Biography and the Art of Living. Part III.
I reviewed Sophie Mackintosh’s new novel Cursed Bread for Prospect this week and wrote for the New Statesman about the way Liz Truss’s ideas about economic growth have made their way into Keir Starmer’s rhetoric.
This is the third post in a series about “Biography and the Art of Living” based on a salon I ran for the Interintellect Thesis festival. Today is the second answer to the question: what makes a good biography? To be satisfying, a biography needs to give some explanation of a person. This is, I think, the area in which biography is weakest as a genre.
In her essay The Natural History of German Life, George Eliot argued that the ideas of social science ought to be integrated into fiction, otherwise they would be too theoretical, too divorced from the mess of real life, to change anyone’s mind or make any difference. “We need a true conception of the popular character to guide our sympathies rightly,” she wrote, “we need it equally to check our theories, and direct us in their application.”
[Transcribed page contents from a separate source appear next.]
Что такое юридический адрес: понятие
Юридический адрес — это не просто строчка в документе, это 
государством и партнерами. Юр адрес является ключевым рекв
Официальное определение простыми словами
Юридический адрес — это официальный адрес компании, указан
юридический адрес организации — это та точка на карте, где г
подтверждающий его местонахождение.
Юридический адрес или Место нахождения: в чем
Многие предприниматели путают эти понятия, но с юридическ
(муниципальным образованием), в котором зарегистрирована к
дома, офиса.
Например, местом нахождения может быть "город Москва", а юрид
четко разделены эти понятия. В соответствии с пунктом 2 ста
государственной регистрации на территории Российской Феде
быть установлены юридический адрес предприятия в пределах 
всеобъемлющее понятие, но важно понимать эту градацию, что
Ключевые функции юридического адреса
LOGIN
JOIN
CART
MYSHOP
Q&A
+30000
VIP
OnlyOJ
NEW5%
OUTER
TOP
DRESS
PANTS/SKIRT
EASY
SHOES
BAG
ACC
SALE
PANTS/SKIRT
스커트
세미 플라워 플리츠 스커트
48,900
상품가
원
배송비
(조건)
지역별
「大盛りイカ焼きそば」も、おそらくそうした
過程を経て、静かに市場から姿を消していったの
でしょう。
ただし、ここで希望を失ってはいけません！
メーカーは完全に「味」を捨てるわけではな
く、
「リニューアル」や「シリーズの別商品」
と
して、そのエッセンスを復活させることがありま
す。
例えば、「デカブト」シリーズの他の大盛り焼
This is still a gap we have today. Too many books in the Smart Thinking category are what I call “Push the Button” books. They outline a set of findings from psychology or a similar discipline as if these are directly applicable in your life. All you need to do is push the button marked “grit” or “passion” or whatever and you can get the benefit of this magic.
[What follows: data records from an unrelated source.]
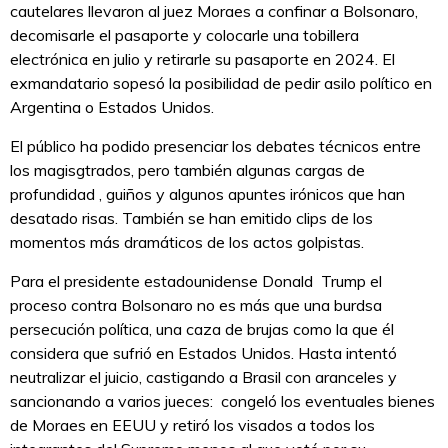
cautelares llevaron al juez Moraes a confinar a Bolsonaro,
decomisarle el pasaporte y colocarle una tobillera
electrónica en julio y retirarle su pasaporte en 2024. El
exmandatario sopesó la posibilidad de pedir asilo político en
Argentina o Estados Unidos.
El público ha podido presenciar los debates técnicos entre
los magisgtrados, pero también algunas cargas de
profundidad , guiños y algunos apuntes irónicos que han
desatado risas. También se han emitido clips de los
momentos más dramáticos de los actos golpistas.
Para el presidente estadounidense Donald Trump el
proceso contra Bolsonaro no es más que una burdsa
persecución política, una caza de brujas como la que él
considera que sufrió en Estados Unidos. Hasta intentó
neutralizar el juicio, castigando a Brasil con aranceles y
sancionando a varios jueces: congeló los eventuales bienes
de Moraes en EEUU y retiró los visados a todos los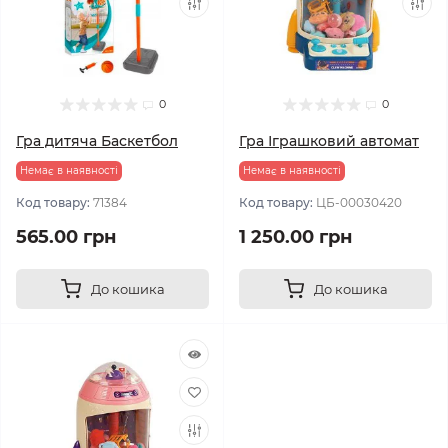
0
0
Гра дитяча Баскетбол
Гра Іграшковий автомат
Немає в наявності
Немає в наявності
Код товару:
71384
Код товару:
ЦБ-00030420
565.00 грн
1 250.00 грн
До кошика
До кошика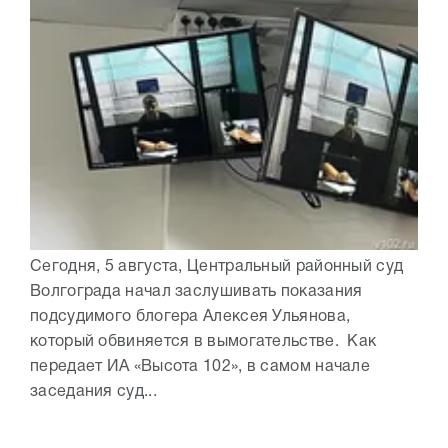
Сегодня, 5 августа, Центральный районный суд
Волгограда начал заслушивать показания
подсудимого блогера Алексея Ульянова,
который обвиняется в вымогательстве. Как
передает ИА «Высота 102», в самом начале
заседания суд...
There are two gaps. First, the effect size. The question of how much difference anything in a Dan Pink book, for example, can make is never properly addressed. More importantly, though, is the question of application. What actually happens when network theory operates in a real human life?
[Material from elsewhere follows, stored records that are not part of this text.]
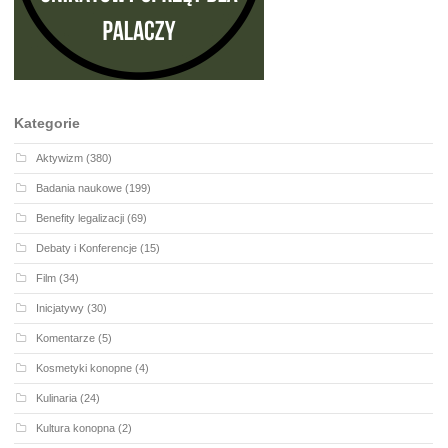
Kategorie
Aktywizm
(380)
Badania naukowe
(199)
Benefity legalizacji
(69)
Debaty i Konferencje
(15)
Film
(34)
Inicjatywy
(30)
Komentarze
(5)
Kosmetyki konopne
(4)
Kulinaria
(24)
Kultura konopna
(2)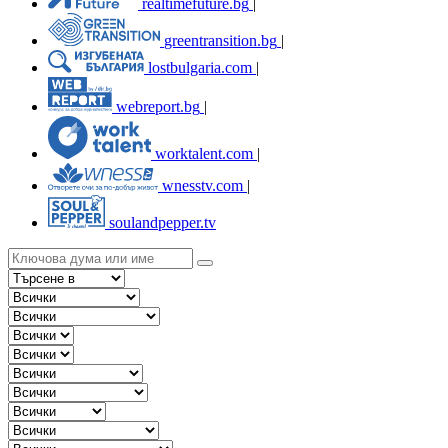
realtimefuture.bg
|
greentransition.bg
|
lostbulgaria.com
|
webreport.bg
|
worktalent.com
|
wnesstv.com
|
soulandpepper.tv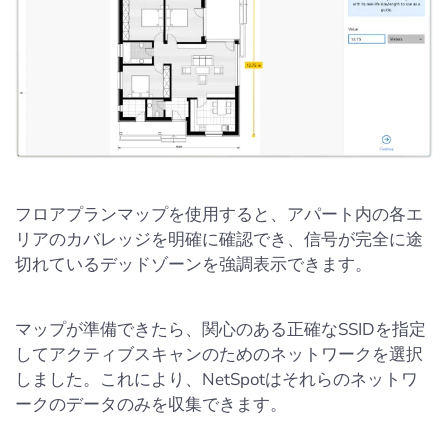
フロアプランマップを使用すると、アパート内の各エ
リアのカバレッジを明確に確認でき、信号が完全に途
切れているデッドゾーンを強調表示できます。
マップが準備できたら、関心のある正確なSSIDを指定
してアクティブスキャンのためのネットワークを選択
しました。これにより、NetSpotはそれらのネットワ
ークのデータのみを収集できます。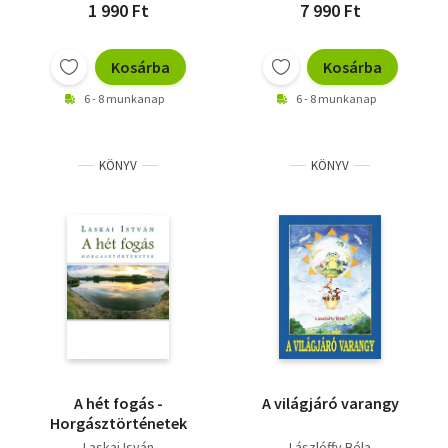
1 990 Ft
7 990 Ft
Kosárba
Kosárba
6 - 8 munkanap
6 - 8 munkanap
KÖNYV
KÖNYV
A hét fogás -
A világjáró varangy
Horgásztörténetek
Laskai Isván
Lászlóffy Béla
One of the things I am trying to experiment with in my book about late bloomers is to integrate social science and biography. So after a chapter discussing network science there is a chapter about Samuel Johnson where I interrupt the narrative to say “Look! Here is the network science we talked about a few pages ago!” In this way I hope to highlight the messy, difficult, uncertain way in which these neat and clean ideas really operate in our lives.
Of course, biographers have done this before. There are shelves full of now-unread Freudian biographies, that gave far too much explanatory power to his theories. But Freud did make biographers pay attention to childhood and the lasting effects of a person’s development on their character. We are now in a position where the new theories of social science need to be better integrated into biographical explanations.
Many historians and scientists will balk at this suggestion. After all, I am advocating for speculation. But we have so many biographies that relate the facts without giving an adequate explanation of them. There is room for more accounts that attempt to see things differently. The risk is that this ends up as a version of the armchair diagnosis problem, where each new generation has a convincing explanation of what disease George III really had.
But if biography is going to be useful as well as entertaining it needs to stimulate more discussion, offer more theories, and cautiously integrate the findings of social science with narrative, as George Eliot advised a hundred-and-sixty-seven years ago.